For each line below with the word "following", write out a copy.

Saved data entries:
Segment Open

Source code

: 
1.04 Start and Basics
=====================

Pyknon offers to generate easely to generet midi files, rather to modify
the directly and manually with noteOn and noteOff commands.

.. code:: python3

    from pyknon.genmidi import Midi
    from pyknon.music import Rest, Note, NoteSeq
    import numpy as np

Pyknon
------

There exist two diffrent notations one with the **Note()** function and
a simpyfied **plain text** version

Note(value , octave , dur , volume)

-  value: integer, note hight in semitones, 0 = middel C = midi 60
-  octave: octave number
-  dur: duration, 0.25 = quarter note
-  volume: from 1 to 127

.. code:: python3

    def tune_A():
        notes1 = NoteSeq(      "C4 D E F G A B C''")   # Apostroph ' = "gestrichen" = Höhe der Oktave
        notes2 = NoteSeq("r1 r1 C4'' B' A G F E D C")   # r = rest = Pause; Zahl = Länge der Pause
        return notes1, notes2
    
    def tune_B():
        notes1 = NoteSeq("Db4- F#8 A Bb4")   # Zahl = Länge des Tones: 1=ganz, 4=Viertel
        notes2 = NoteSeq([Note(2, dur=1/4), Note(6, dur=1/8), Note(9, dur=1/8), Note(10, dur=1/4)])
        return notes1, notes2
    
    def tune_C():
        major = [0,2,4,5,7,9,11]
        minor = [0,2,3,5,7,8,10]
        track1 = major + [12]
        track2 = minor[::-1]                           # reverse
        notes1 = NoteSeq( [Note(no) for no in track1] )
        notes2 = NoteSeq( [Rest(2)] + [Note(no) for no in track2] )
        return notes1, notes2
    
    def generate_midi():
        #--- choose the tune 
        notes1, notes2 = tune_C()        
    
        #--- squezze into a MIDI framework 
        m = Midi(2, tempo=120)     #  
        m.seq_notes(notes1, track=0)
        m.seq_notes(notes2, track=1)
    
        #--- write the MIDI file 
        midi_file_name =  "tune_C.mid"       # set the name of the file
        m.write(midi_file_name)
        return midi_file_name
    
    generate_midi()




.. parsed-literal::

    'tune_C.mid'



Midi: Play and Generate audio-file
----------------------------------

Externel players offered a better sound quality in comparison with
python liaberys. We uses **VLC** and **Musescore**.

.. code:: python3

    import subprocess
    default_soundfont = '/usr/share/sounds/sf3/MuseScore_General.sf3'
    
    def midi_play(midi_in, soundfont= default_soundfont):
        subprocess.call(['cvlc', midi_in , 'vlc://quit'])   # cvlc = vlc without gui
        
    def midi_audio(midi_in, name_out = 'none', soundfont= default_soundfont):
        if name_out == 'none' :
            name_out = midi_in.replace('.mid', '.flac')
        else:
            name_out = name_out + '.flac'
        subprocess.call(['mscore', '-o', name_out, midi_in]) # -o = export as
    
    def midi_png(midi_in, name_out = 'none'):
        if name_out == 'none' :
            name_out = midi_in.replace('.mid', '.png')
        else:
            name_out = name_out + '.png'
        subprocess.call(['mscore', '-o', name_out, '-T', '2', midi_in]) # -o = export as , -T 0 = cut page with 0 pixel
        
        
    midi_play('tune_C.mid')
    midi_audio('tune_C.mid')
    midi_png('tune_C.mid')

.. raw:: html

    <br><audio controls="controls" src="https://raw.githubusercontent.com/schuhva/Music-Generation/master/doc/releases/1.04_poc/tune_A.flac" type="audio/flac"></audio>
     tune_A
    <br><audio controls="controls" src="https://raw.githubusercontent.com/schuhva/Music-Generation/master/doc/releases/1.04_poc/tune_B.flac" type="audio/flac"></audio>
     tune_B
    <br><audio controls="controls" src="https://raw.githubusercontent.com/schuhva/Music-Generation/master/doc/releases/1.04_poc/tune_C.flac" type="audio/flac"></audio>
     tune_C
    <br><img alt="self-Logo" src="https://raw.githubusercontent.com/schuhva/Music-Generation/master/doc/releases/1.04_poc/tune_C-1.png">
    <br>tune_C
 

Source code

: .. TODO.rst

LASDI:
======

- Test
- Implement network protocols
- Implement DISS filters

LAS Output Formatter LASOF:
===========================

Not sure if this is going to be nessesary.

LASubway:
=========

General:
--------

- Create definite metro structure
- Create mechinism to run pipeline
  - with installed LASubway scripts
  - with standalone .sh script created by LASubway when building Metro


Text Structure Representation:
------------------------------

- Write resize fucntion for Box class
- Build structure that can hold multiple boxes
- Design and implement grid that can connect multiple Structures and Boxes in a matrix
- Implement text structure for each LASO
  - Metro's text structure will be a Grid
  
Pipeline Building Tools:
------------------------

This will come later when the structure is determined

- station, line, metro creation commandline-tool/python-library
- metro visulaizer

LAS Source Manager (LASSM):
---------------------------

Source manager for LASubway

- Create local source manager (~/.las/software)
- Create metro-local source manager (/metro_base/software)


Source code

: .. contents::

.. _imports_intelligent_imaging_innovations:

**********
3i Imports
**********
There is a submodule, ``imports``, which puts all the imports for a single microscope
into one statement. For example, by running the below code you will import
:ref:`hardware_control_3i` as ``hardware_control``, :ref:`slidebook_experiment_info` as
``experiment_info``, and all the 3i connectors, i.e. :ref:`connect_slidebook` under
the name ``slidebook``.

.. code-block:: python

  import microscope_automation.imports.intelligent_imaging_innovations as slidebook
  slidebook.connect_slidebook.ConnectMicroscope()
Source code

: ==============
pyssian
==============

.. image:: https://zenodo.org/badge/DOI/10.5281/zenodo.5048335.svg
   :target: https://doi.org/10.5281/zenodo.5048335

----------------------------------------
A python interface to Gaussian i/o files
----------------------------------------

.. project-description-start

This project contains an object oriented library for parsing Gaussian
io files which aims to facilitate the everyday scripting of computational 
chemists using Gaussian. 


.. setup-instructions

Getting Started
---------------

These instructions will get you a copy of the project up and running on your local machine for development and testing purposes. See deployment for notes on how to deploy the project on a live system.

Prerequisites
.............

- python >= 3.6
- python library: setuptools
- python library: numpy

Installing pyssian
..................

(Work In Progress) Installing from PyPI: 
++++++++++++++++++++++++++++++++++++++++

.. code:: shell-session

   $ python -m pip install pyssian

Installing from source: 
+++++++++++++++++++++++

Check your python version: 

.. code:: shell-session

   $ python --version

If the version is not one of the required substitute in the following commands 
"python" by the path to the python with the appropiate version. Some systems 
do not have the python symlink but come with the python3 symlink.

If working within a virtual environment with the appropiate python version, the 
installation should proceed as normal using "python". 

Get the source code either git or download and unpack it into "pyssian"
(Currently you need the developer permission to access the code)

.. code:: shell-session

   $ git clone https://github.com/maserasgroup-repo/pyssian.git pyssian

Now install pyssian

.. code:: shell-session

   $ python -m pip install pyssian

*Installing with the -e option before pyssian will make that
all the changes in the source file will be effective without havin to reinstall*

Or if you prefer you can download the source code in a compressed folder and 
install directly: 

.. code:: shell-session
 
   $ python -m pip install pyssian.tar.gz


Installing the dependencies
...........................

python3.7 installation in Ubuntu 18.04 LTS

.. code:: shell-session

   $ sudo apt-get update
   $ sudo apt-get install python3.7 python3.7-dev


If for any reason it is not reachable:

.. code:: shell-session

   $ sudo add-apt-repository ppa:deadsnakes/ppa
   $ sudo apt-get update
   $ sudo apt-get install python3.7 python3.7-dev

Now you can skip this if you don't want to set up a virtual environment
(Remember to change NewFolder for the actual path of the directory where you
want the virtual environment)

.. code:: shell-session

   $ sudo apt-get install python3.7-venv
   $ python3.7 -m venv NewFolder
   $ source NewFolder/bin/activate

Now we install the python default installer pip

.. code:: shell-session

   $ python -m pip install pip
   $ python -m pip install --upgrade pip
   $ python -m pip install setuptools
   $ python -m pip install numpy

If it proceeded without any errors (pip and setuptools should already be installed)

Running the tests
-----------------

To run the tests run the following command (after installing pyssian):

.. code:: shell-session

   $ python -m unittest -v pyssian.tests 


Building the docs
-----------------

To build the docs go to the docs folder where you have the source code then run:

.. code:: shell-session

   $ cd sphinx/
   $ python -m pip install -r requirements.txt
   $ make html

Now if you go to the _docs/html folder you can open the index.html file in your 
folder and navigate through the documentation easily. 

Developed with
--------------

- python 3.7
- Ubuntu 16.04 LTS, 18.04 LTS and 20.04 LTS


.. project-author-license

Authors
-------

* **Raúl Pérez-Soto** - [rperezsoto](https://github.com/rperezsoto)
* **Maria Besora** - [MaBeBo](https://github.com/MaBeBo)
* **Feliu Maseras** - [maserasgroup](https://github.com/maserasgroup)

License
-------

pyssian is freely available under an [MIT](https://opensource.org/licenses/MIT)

Segment Closed

*Written answer*.
If the version is not one of the required substitute in the following commands 
To run the tests run the following command (after installing pyssian):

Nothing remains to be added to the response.